Pssst.. have you heard?
Gossip is rather unfairly associated with idle housewives but everyone does it, writes Deepa Gahlot.sex and relationships Updated: Oct 16, 2008 12:55 IST
One of the hazards of being in the media, is about constantly being in the midst of gossip, whether you like it or not.
For journalists (and writers), every bit of information is grist for the mill. It seldom matters if it’s true or false.. or wildly improbable. In fact, the more dubious the scrap of gossip, the greater the relish with which it’s passed on.
Gossip is rather unfairly associated with idle housewives but everyone does it. And sometimes about people they have never met and never will. Also, notice how only the salacious bits are whispered about — affairs, secret liaisons, drunken bouts and so on?
No one will ever gossip, say, about a person who goes to the temple every morning and feeds the poor. Nice things about people are kept under the hat, while misdemeanours — real or imaginary — go around in a matter of minutes.

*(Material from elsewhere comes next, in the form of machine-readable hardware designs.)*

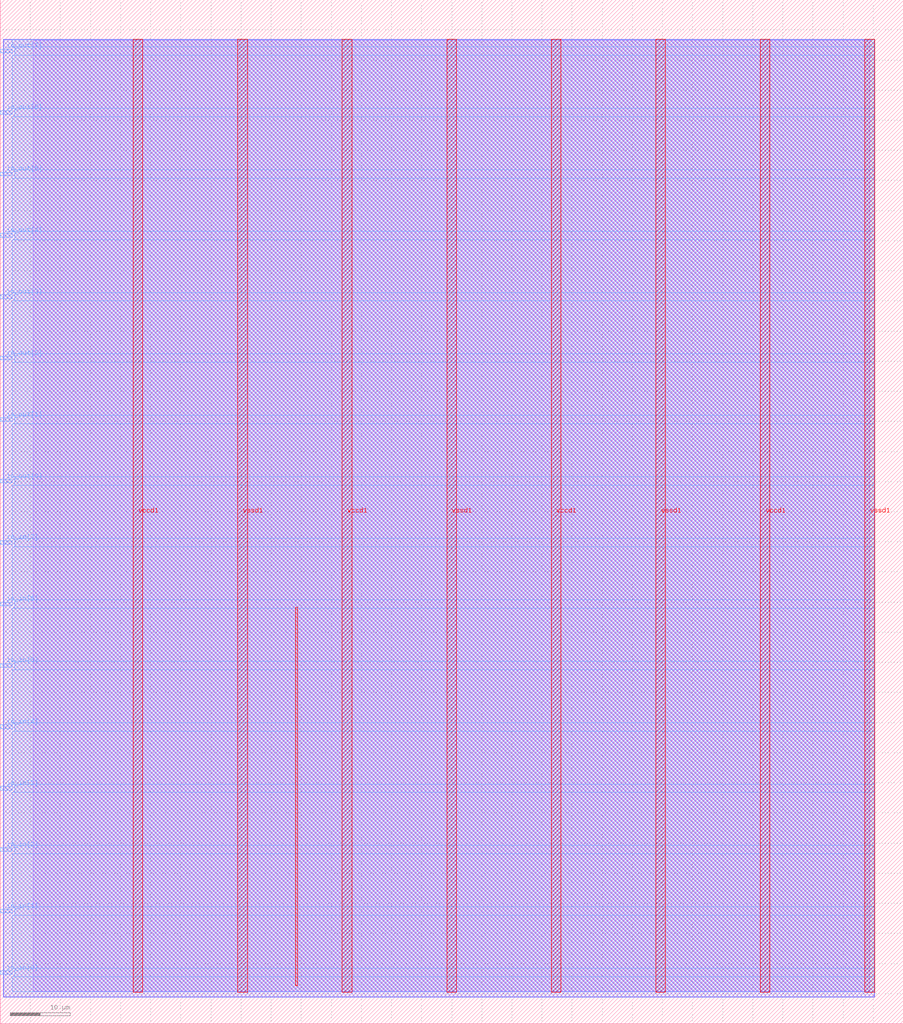
<source format=lef>
VERSION 5.7 ;
  NOWIREEXTENSIONATPIN ON ;
  DIVIDERCHAR "/" ;
  BUSBITCHARS "[]" ;
MACRO morningjava_top
  CLASS BLOCK ;
  FOREIGN morningjava_top ;
  ORIGIN 0.000 0.000 ;
  SIZE 150.000 BY 170.000 ;
  PIN io_in[0]
    DIRECTION INPUT ;
    USE SIGNAL ;
    PORT
      LAYER met3 ;
        RECT 0.000 8.200 2.000 8.800 ;
    END
  END io_in[0]
  PIN io_in[1]
    DIRECTION INPUT ;
    USE SIGNAL ;
    PORT
      LAYER met3 ;
        RECT 0.000 18.400 2.000 19.000 ;
    END
  END io_in[1]
  PIN io_in[2]
    DIRECTION INPUT ;
    USE SIGNAL ;
    PORT
      LAYER met3 ;
        RECT 0.000 28.600 2.000 29.200 ;
    END
  END io_in[2]
  PIN io_in[3]
    DIRECTION INPUT ;
    USE SIGNAL ;
    PORT
      LAYER met3 ;
        RECT 0.000 38.800 2.000 39.400 ;
    END
  END io_in[3]
  PIN io_in[4]
    DIRECTION INPUT ;
    USE SIGNAL ;
    PORT
      LAYER met3 ;
        RECT 0.000 49.000 2.000 49.600 ;
    END
  END io_in[4]
  PIN io_in[5]
    DIRECTION INPUT ;
    USE SIGNAL ;
    PORT
      LAYER met3 ;
        RECT 0.000 59.200 2.000 59.800 ;
    END
  END io_in[5]
  PIN io_in[6]
    DIRECTION INPUT ;
    USE SIGNAL ;
    PORT
      LAYER met3 ;
        RECT 0.000 69.400 2.000 70.000 ;
    END
  END io_in[6]
  PIN io_in[7]
    DIRECTION INPUT ;
    USE SIGNAL ;
    PORT
      LAYER met3 ;
        RECT 0.000 79.600 2.000 80.200 ;
    END
  END io_in[7]
  PIN io_out[0]
    DIRECTION OUTPUT TRISTATE ;
    USE SIGNAL ;
    PORT
      LAYER met3 ;
        RECT 0.000 89.800 2.000 90.400 ;
    END
  END io_out[0]
  PIN io_out[1]
    DIRECTION OUTPUT TRISTATE ;
    USE SIGNAL ;
    PORT
      LAYER met3 ;
        RECT 0.000 100.000 2.000 100.600 ;
    END
  END io_out[1]
  PIN io_out[2]
    DIRECTION OUTPUT TRISTATE ;
    USE SIGNAL ;
    PORT
      LAYER met3 ;
        RECT 0.000 110.200 2.000 110.800 ;
    END
  END io_out[2]
  PIN io_out[3]
    DIRECTION OUTPUT TRISTATE ;
    USE SIGNAL ;
    PORT
      LAYER met3 ;
        RECT 0.000 120.400 2.000 121.000 ;
    END
  END io_out[3]
  PIN io_out[4]
    DIRECTION OUTPUT TRISTATE ;
    USE SIGNAL ;
    PORT
      LAYER met3 ;
        RECT 0.000 130.600 2.000 131.200 ;
    END
  END io_out[4]
  PIN io_out[5]
    DIRECTION OUTPUT TRISTATE ;
    USE SIGNAL ;
    PORT
      LAYER met3 ;
        RECT 0.000 140.800 2.000 141.400 ;
    END
  END io_out[5]
  PIN io_out[6]
    DIRECTION OUTPUT TRISTATE ;
    USE SIGNAL ;
    PORT
      LAYER met3 ;
        RECT 0.000 151.000 2.000 151.600 ;
    END
  END io_out[6]
  PIN io_out[7]
    DIRECTION OUTPUT TRISTATE ;
    USE SIGNAL ;
    PORT
      LAYER met3 ;
        RECT 0.000 161.200 2.000 161.800 ;
    END
  END io_out[7]
  PIN vccd1
    DIRECTION INOUT ;
    USE POWER ;
    PORT
      LAYER met4 ;
        RECT 22.085 5.200 23.685 163.440 ;
    END
    PORT
      LAYER met4 ;
        RECT 56.815 5.200 58.415 163.440 ;
    END
    PORT
      LAYER met4 ;
        RECT 91.545 5.200 93.145 163.440 ;
    END
    PORT
      LAYER met4 ;
        RECT 126.275 5.200 127.875 163.440 ;
    END
  END vccd1
  PIN vssd1
    DIRECTION INOUT ;
    USE GROUND ;
    PORT
      LAYER met4 ;
        RECT 39.450 5.200 41.050 163.440 ;
    END
    PORT
      LAYER met4 ;
        RECT 74.180 5.200 75.780 163.440 ;
    END
    PORT
      LAYER met4 ;
        RECT 108.910 5.200 110.510 163.440 ;
    END
    PORT
      LAYER met4 ;
        RECT 143.640 5.200 145.240 163.440 ;
    END
  END vssd1
  OBS
      LAYER li1 ;
        RECT 5.520 5.355 144.440 163.285 ;
      LAYER met1 ;
        RECT 0.530 4.460 145.240 163.440 ;
      LAYER met2 ;
        RECT 0.560 4.430 145.210 163.385 ;
      LAYER met3 ;
        RECT 2.000 162.200 145.230 163.365 ;
        RECT 2.400 160.800 145.230 162.200 ;
        RECT 2.000 152.000 145.230 160.800 ;
        RECT 2.400 150.600 145.230 152.000 ;
        RECT 2.000 141.800 145.230 150.600 ;
        RECT 2.400 140.400 145.230 141.800 ;
        RECT 2.000 131.600 145.230 140.400 ;
        RECT 2.400 130.200 145.230 131.600 ;
        RECT 2.000 121.400 145.230 130.200 ;
        RECT 2.400 120.000 145.230 121.400 ;
        RECT 2.000 111.200 145.230 120.000 ;
        RECT 2.400 109.800 145.230 111.200 ;
        RECT 2.000 101.000 145.230 109.800 ;
        RECT 2.400 99.600 145.230 101.000 ;
        RECT 2.000 90.800 145.230 99.600 ;
        RECT 2.400 89.400 145.230 90.800 ;
        RECT 2.000 80.600 145.230 89.400 ;
        RECT 2.400 79.200 145.230 80.600 ;
        RECT 2.000 70.400 145.230 79.200 ;
        RECT 2.400 69.000 145.230 70.400 ;
        RECT 2.000 60.200 145.230 69.000 ;
        RECT 2.400 58.800 145.230 60.200 ;
        RECT 2.000 50.000 145.230 58.800 ;
        RECT 2.400 48.600 145.230 50.000 ;
        RECT 2.000 39.800 145.230 48.600 ;
        RECT 2.400 38.400 145.230 39.800 ;
        RECT 2.000 29.600 145.230 38.400 ;
        RECT 2.400 28.200 145.230 29.600 ;
        RECT 2.000 19.400 145.230 28.200 ;
        RECT 2.400 18.000 145.230 19.400 ;
        RECT 2.000 9.200 145.230 18.000 ;
        RECT 2.400 7.800 145.230 9.200 ;
        RECT 2.000 5.275 145.230 7.800 ;
      LAYER met4 ;
        RECT 49.055 6.295 49.385 69.185 ;
  END
END morningjava_top
END LIBRARY


</source>
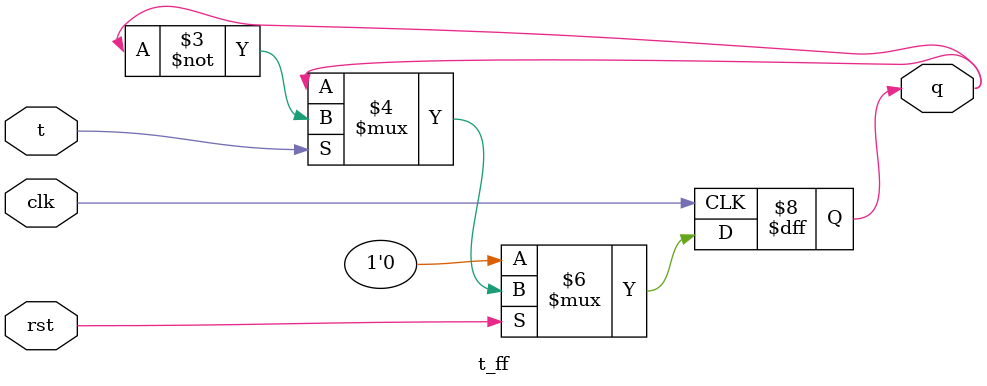
<source format=v>
module t_ff(t,clk,rst,q);
input t,clk,rst;
output reg q; 
always@(posedge clk)begin
if (!rst)q<=0;
else begin
	q<=(t?~q:q);
end
end 
endmodule


/*always@(posedge clk  or posedge rst)begin
	if(~rst)
	begin
		q<=1;
	end
	else
	begin
		q<=~q;*/
	       


</source>
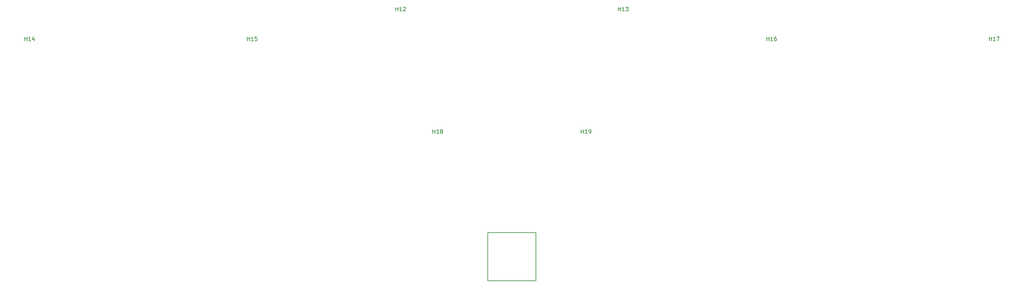
<source format=gbr>
G04 #@! TF.GenerationSoftware,KiCad,Pcbnew,(6.0.10-0)*
G04 #@! TF.CreationDate,2023-03-16T17:33:26+09:00*
G04 #@! TF.ProjectId,Sandy_Middle,53616e64-795f-44d6-9964-646c652e6b69,v.0*
G04 #@! TF.SameCoordinates,Original*
G04 #@! TF.FileFunction,AssemblyDrawing,Top*
%FSLAX46Y46*%
G04 Gerber Fmt 4.6, Leading zero omitted, Abs format (unit mm)*
G04 Created by KiCad (PCBNEW (6.0.10-0)) date 2023-03-16 17:33:26*
%MOMM*%
%LPD*%
G01*
G04 APERTURE LIST*
%ADD10C,0.150000*%
%ADD11C,0.127000*%
G04 APERTURE END LIST*
D10*
X191270339Y-24585910D02*
X191270339Y-23585910D01*
X191270339Y-24062101D02*
X191841768Y-24062101D01*
X191841768Y-24585910D02*
X191841768Y-23585910D01*
X192841768Y-24585910D02*
X192270339Y-24585910D01*
X192556054Y-24585910D02*
X192556054Y-23585910D01*
X192460815Y-23728768D01*
X192365577Y-23824006D01*
X192270339Y-23871625D01*
X193175101Y-23585910D02*
X193794149Y-23585910D01*
X193460815Y-23966863D01*
X193603673Y-23966863D01*
X193698911Y-24014482D01*
X193746530Y-24062101D01*
X193794149Y-24157339D01*
X193794149Y-24395434D01*
X193746530Y-24490672D01*
X193698911Y-24538291D01*
X193603673Y-24585910D01*
X193317958Y-24585910D01*
X193222720Y-24538291D01*
X193175101Y-24490672D01*
X143645339Y-56030785D02*
X143645339Y-55030785D01*
X143645339Y-55506976D02*
X144216768Y-55506976D01*
X144216768Y-56030785D02*
X144216768Y-55030785D01*
X145216768Y-56030785D02*
X144645339Y-56030785D01*
X144931054Y-56030785D02*
X144931054Y-55030785D01*
X144835815Y-55173643D01*
X144740577Y-55268881D01*
X144645339Y-55316500D01*
X145788196Y-55459357D02*
X145692958Y-55411738D01*
X145645339Y-55364119D01*
X145597720Y-55268881D01*
X145597720Y-55221262D01*
X145645339Y-55126024D01*
X145692958Y-55078405D01*
X145788196Y-55030785D01*
X145978673Y-55030785D01*
X146073911Y-55078405D01*
X146121530Y-55126024D01*
X146169149Y-55221262D01*
X146169149Y-55268881D01*
X146121530Y-55364119D01*
X146073911Y-55411738D01*
X145978673Y-55459357D01*
X145788196Y-55459357D01*
X145692958Y-55506976D01*
X145645339Y-55554595D01*
X145597720Y-55649833D01*
X145597720Y-55840309D01*
X145645339Y-55935547D01*
X145692958Y-55983166D01*
X145788196Y-56030785D01*
X145978673Y-56030785D01*
X146073911Y-55983166D01*
X146121530Y-55935547D01*
X146169149Y-55840309D01*
X146169149Y-55649833D01*
X146121530Y-55554595D01*
X146073911Y-55506976D01*
X145978673Y-55459357D01*
X38870339Y-32218285D02*
X38870339Y-31218285D01*
X38870339Y-31694476D02*
X39441768Y-31694476D01*
X39441768Y-32218285D02*
X39441768Y-31218285D01*
X40441768Y-32218285D02*
X39870339Y-32218285D01*
X40156054Y-32218285D02*
X40156054Y-31218285D01*
X40060815Y-31361143D01*
X39965577Y-31456381D01*
X39870339Y-31504000D01*
X41298911Y-31551619D02*
X41298911Y-32218285D01*
X41060815Y-31170666D02*
X40822720Y-31884952D01*
X41441768Y-31884952D01*
X134120339Y-24585910D02*
X134120339Y-23585910D01*
X134120339Y-24062101D02*
X134691768Y-24062101D01*
X134691768Y-24585910D02*
X134691768Y-23585910D01*
X135691768Y-24585910D02*
X135120339Y-24585910D01*
X135406054Y-24585910D02*
X135406054Y-23585910D01*
X135310815Y-23728768D01*
X135215577Y-23824006D01*
X135120339Y-23871625D01*
X136072720Y-23681149D02*
X136120339Y-23633530D01*
X136215577Y-23585910D01*
X136453673Y-23585910D01*
X136548911Y-23633530D01*
X136596530Y-23681149D01*
X136644149Y-23776387D01*
X136644149Y-23871625D01*
X136596530Y-24014482D01*
X136025101Y-24585910D01*
X136644149Y-24585910D01*
X96020339Y-32218285D02*
X96020339Y-31218285D01*
X96020339Y-31694476D02*
X96591768Y-31694476D01*
X96591768Y-32218285D02*
X96591768Y-31218285D01*
X97591768Y-32218285D02*
X97020339Y-32218285D01*
X97306054Y-32218285D02*
X97306054Y-31218285D01*
X97210815Y-31361143D01*
X97115577Y-31456381D01*
X97020339Y-31504000D01*
X98496530Y-31218285D02*
X98020339Y-31218285D01*
X97972720Y-31694476D01*
X98020339Y-31646857D01*
X98115577Y-31599238D01*
X98353673Y-31599238D01*
X98448911Y-31646857D01*
X98496530Y-31694476D01*
X98544149Y-31789714D01*
X98544149Y-32027809D01*
X98496530Y-32123047D01*
X98448911Y-32170666D01*
X98353673Y-32218285D01*
X98115577Y-32218285D01*
X98020339Y-32170666D01*
X97972720Y-32123047D01*
X181745339Y-56030785D02*
X181745339Y-55030785D01*
X181745339Y-55506976D02*
X182316768Y-55506976D01*
X182316768Y-56030785D02*
X182316768Y-55030785D01*
X183316768Y-56030785D02*
X182745339Y-56030785D01*
X183031054Y-56030785D02*
X183031054Y-55030785D01*
X182935815Y-55173643D01*
X182840577Y-55268881D01*
X182745339Y-55316500D01*
X183792958Y-56030785D02*
X183983435Y-56030785D01*
X184078673Y-55983166D01*
X184126292Y-55935547D01*
X184221530Y-55792690D01*
X184269149Y-55602214D01*
X184269149Y-55221262D01*
X184221530Y-55126024D01*
X184173911Y-55078405D01*
X184078673Y-55030785D01*
X183888196Y-55030785D01*
X183792958Y-55078405D01*
X183745339Y-55126024D01*
X183697720Y-55221262D01*
X183697720Y-55459357D01*
X183745339Y-55554595D01*
X183792958Y-55602214D01*
X183888196Y-55649833D01*
X184078673Y-55649833D01*
X184173911Y-55602214D01*
X184221530Y-55554595D01*
X184269149Y-55459357D01*
X229370339Y-32218285D02*
X229370339Y-31218285D01*
X229370339Y-31694476D02*
X229941768Y-31694476D01*
X229941768Y-32218285D02*
X229941768Y-31218285D01*
X230941768Y-32218285D02*
X230370339Y-32218285D01*
X230656054Y-32218285D02*
X230656054Y-31218285D01*
X230560815Y-31361143D01*
X230465577Y-31456381D01*
X230370339Y-31504000D01*
X231798911Y-31218285D02*
X231608435Y-31218285D01*
X231513196Y-31265905D01*
X231465577Y-31313524D01*
X231370339Y-31456381D01*
X231322720Y-31646857D01*
X231322720Y-32027809D01*
X231370339Y-32123047D01*
X231417958Y-32170666D01*
X231513196Y-32218285D01*
X231703673Y-32218285D01*
X231798911Y-32170666D01*
X231846530Y-32123047D01*
X231894149Y-32027809D01*
X231894149Y-31789714D01*
X231846530Y-31694476D01*
X231798911Y-31646857D01*
X231703673Y-31599238D01*
X231513196Y-31599238D01*
X231417958Y-31646857D01*
X231370339Y-31694476D01*
X231322720Y-31789714D01*
X286520339Y-32218285D02*
X286520339Y-31218285D01*
X286520339Y-31694476D02*
X287091768Y-31694476D01*
X287091768Y-32218285D02*
X287091768Y-31218285D01*
X288091768Y-32218285D02*
X287520339Y-32218285D01*
X287806054Y-32218285D02*
X287806054Y-31218285D01*
X287710815Y-31361143D01*
X287615577Y-31456381D01*
X287520339Y-31504000D01*
X288425101Y-31218285D02*
X289091768Y-31218285D01*
X288663196Y-32218285D01*
D11*
X157733435Y-93925280D02*
X157733435Y-81525280D01*
X170133435Y-93925280D02*
X157733435Y-93925280D01*
X157733435Y-81525280D02*
X170133435Y-81525280D01*
X170133435Y-81525280D02*
X170133435Y-93925280D01*
M02*

</source>
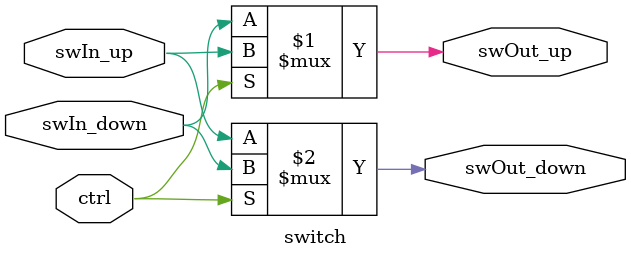
<source format=v>
`timescale 1ns / 1ps


module switch(
  
    input swIn_up,
    input swIn_down,
    output swOut_up,
    output swOut_down,
      input ctrl
    
    );
    
    wire conect0[0:1];
    wire conect1[0:1];
    

    
     assign swOut_up = ctrl? swIn_up : swIn_down;
     assign swOut_down = ctrl? swIn_down : swIn_up;
    
    
    
    
    
    
endmodule

</source>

Also, notice that while passing on a particularly lurid bit of gup, people will not even stop to ponder about its veracity. And if you question them, they will cite an unimpeachable source.
I often end up defending folks I don’t even know, simply because the piece of information being conveyed to me is obviously utter rubbish, and should be stopped from going further.
Not that it matters, people who listen to clearly false rumours may or may not believe them, but will pass them on with the same amount of glee.
Like more than one person (who must have had the same source) telling me that a major actress, at the start of her career had to grant ‘favours’ to a minor actor, a non-entity really, to get a break in films.
And, though the lady in question was no friend of mine, I had to reason with the gossip mongers that it couldn’t possibly be true, because the man was not even big enough to get an entry into the kind of production houses that had given the actress a ‘break’.
And if he did have that much clout, how come he could not use it to further his own career? But the spiciness of the piece had made it go around the grapevine several times, without anyone even stopping to think of how absurd it was.
Then I had several people saying, with great authority that the adopted kid of an actress was actually her own child. And it was ridiculous, because women can’t hide pregnancies easily.
And this actress had not been out of the public eye long enough to have given birth somewhere in secret — and if she had, the details would have emerged by and by. There are many people who leak out such stuff for a fee. But many had believed it without question, or they wouldn’t have been talking about it.
Then, just the other day, two journalists were speculating on the friendship between two women. And it was strange, ecause at one time friendship between a man and a woman would have been gossiped about.
Now it has come to this —two men or two women can’t be friends without inviting scandal. In that sense, the grapevine is democratic — it thinks the worst of everyone!